ARCHIVED INFORMATION -- Annual Accountability Report Fiscal Year 1995

Pell Grant Program


Oversight and Analysis of Audits of Postsecondary Educational Institutions Needs Improvement. (reportable condition)

The Higher Education Act of 1965, as amended, authorizes Education to provide grants to assist financially disadvantaged students in obtaining quality postsecondary education. The largest grant programs are the $6.3 billion Federal Pell Grant program and the $616 million Federal Work Study Programs. Grants are provided to approximately 4 million students. The amount of the grant for which the student is eligible is based on his/her family income and the institutions' tuition. The institution guides the student in completing the grant application and processes the application through Education's central processing facility. The institution is also responsible for confirming income data reported by the students on a sample basis.

Although the grants are made for the benefit of the students, they are paid directly to the institutions which apply them primarily against the students' tuition. Approximately 7,900 institutions received grant funds. Approximately 2,600 of these institutions are proprietary (for-profit) institutions, the balance are government and not-for-profit institutions. In testing grant expenditures, our financial audit focused on Education's control structure for ensuring that funds provided to the institutions were for eligible students at allowed amounts. Education's control structure over the institutions includes the following:

Results of External Audits Need to be Summarized and Followed-up

Education's principal control for ensuring that grant funds are being spent for eligible students at allowed amounts is its requirement that all participating institutions have routine financial and compliance audits performed by Independent Public Accountants or State Auditors (auditors). These audits are required by the Single Audit Act for government entities, by OMB Circular A-133 for not-for-profit institutions and by the Higher Education Act for proprietary institutions. Education has issued guidance for the auditors performing these audits which requires testing of controls and transactions related to the grant funds obtained by these institutions. However, during our audit of Education's processes for overseeing the institutional audits we found that:

Education has initiated efforts to identify missing postsecondary institution audit reports and analyze their findings. However, this process was not complete by the time our field work ended.

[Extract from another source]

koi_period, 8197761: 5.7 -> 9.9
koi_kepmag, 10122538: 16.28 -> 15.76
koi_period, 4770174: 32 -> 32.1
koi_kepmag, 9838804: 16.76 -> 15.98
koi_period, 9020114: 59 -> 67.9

Effectiveness of On-site Monitoring Reviews Should Also be Improved

Education's regional offices perform on-site reviews of postsecondary institutions to provide technical assistance and determine compliance with program regulations, including appropriate use of grant funds. OPE states approximately 860 institutions (out of a population of 7,885) were reviewed during fiscal year 1995. During our audit we noted the following with regard to these reviews:

Redundancies Exist in Audit Tracking Systems

Education currently maintains two systems for audit tracking and resolution. The Common Audit Resolution System (CARS) maintained by the Office of the Chief Financial Officer is used to track audit reports for all recipients of Education funds. The Institutional Data System (IDS) maintained by the Office of Postsecondary Education (OPE) is used to track receipt of audit reports for institutions receiving postsecondary funds. While these two systems collect information unique to each office, they also contain a substantial amount of similar information. Data interfaces have been developed that generally reduce duplicate data entry, but it is still inefficient to develop and maintain systems that contain many redundancies to achieve similar objectives.

Recommendations

We recommend that Education:

  1. Complete the process of identifying missing/delinquent reports with regard to the external audits of postsecondary educational institutions and following-up with institutions to obtain the reports. One option for identifying participating institutions that have not submitted audit reports is to compare the payments database (Central Registry System) to the audit reports database.

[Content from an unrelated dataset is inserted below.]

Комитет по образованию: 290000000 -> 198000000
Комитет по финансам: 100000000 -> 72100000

  2. Timely follow-up with institutions where audit reports identify questioned costs or material control weaknesses. For these institutions, Education should quantify the extent of any misspending and seek reimbursement of misspent funds.

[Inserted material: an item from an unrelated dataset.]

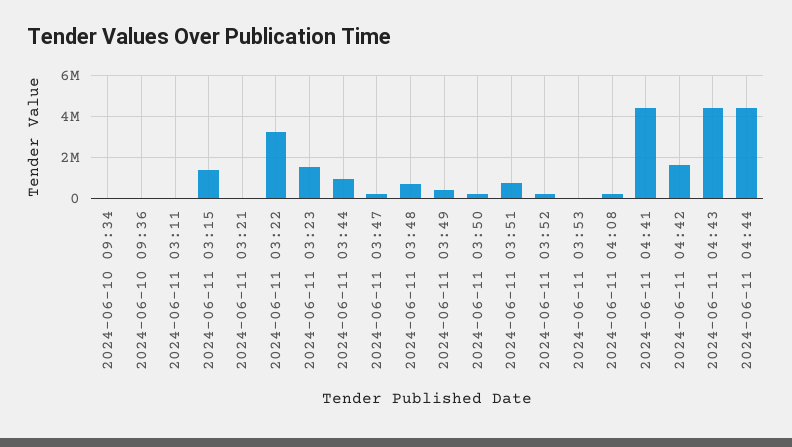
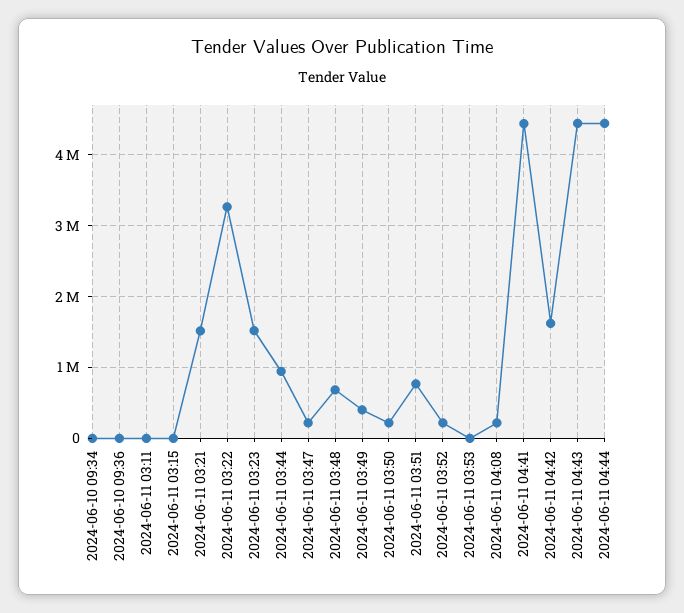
2024-06-11 03:15: 1500000 -> 0
2024-06-11 03:21: 0 -> 1500000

  3. Continue to perform periodic quality control reviews of the audits to ensure that the audits are addressing areas of risk to Education.

  4. Quantify the extent of missing reports and questioned/sustained costs to assess materiality on the department's financial statements.

  5. Complete development of a risk-based strategy for determining how to most effectively deploy limited institution monitoring resources. This monitoring strategy should be coordinated with audit coverage provided through the external audits already required of the institutions. For example, Education should consider focusing a portion of its monitoring resources on institutions where the external audits disclose problems or on those institutions that do not timely submit audit reports. Conversely, where the external auditors do not disclose financial and compliance issues, Education's reviews might focus some attention on areas not already covered by the independent auditors (i.e., program delivery issues).

  6. Consider maintaining a single automated system to track reports stemming from audits of government, not-for-profit, and proprietary educational institutions. Additionally, Education should determine if the external audit reports received from lenders could also be tracked in this same system, thus resulting in maintenance of a single audit tracking and resolution system for the entire Department.